El papa Francisco: lo nuevo y lo de siempre
Le llegó su hora al papa Francisco. Descansa en paz. Él ya ha rendido su vida delante de Dios. Su suerte está echada. Nosotros nadie somos para enjuiciar su vida apenas consumada no porque era papa, sino porque era persona hecha a imagen y semejanza de su creador, y sólo él, misericordia infinita puede juzgarla amorosamente.
Nadie en la tierra puede llegar a tener tal alto ministerio: ser el representante del mismo Cristo. Como hombre nacido en Argentina justo en los comienzos de la guerra civil española, 1936, había cumplido 88 años. Jamás volvió a su país ni visitó España después de su elección al pontificado. El mundo es muy grande y él tendría sus razones.
Gobernar la Iglesia católica durante 12 años es ardua tarea. No han faltado nunca desde su fundación facciones empeñadas en hacer las cosas a su manera, pero esas formas de hacer no siempre están de acuerdo con el Evangelio de los principios cuando se les dijo a los primeros que lo predicaran a todas las gentes, a todas las culturas, sin mitigar un ápice su contenido. Hoy, y ayer, se ha querido paliar su contenido de acuerdo con los tiempos y con la moda, pero tal cosa no puede ser porque el Autor de los contenidos evangélicos dejó claro que su "palabra" era la de quien le envió a este mundo: el Padre.
Esta seguridad deja claro que se debe volver al Evangelio, pues desde el principio ha estado vigente a pesar de los cambios en las culturas de los pueblos. No se trata de adecuarlo los tiempos sino de adecuarse a él a pesar de los tiempos. Estamos viviendo hoy en los límites del absurdo: lo que la naturaleza nos presenta con claridad, se trastoca por caprichos, por tendencias, por modas.
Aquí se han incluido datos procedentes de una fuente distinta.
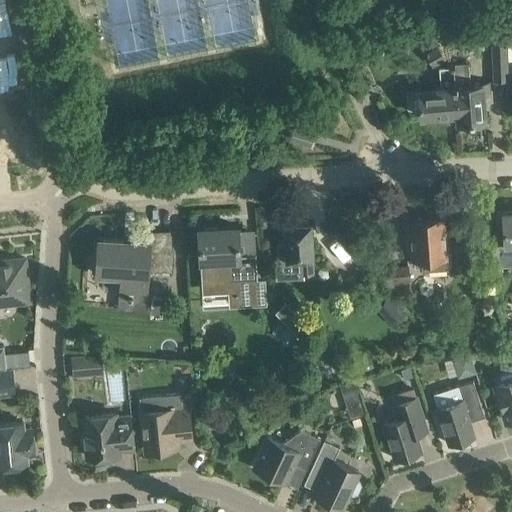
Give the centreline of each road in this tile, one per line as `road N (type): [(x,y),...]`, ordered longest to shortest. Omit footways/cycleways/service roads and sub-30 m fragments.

En el principio, al nacer, por ejemplo, se "ve" si se trata de un hombre o mujer, según se lee el momento de la creación.
Por este y otros casos, la tarea de gobernar la Iglesia se convierte en un asunto delicado, si bien se tiene la seguridad de una tradición mantenida a través de los siglos, y aunque, como decía el papa Benedicto XVI, sólo nos quede en la Iglesia un "pequeño resto" a partir de él volveríamos a comenzar si fuera necesario, empujados por el amor, siendo éste lo único que cuenta.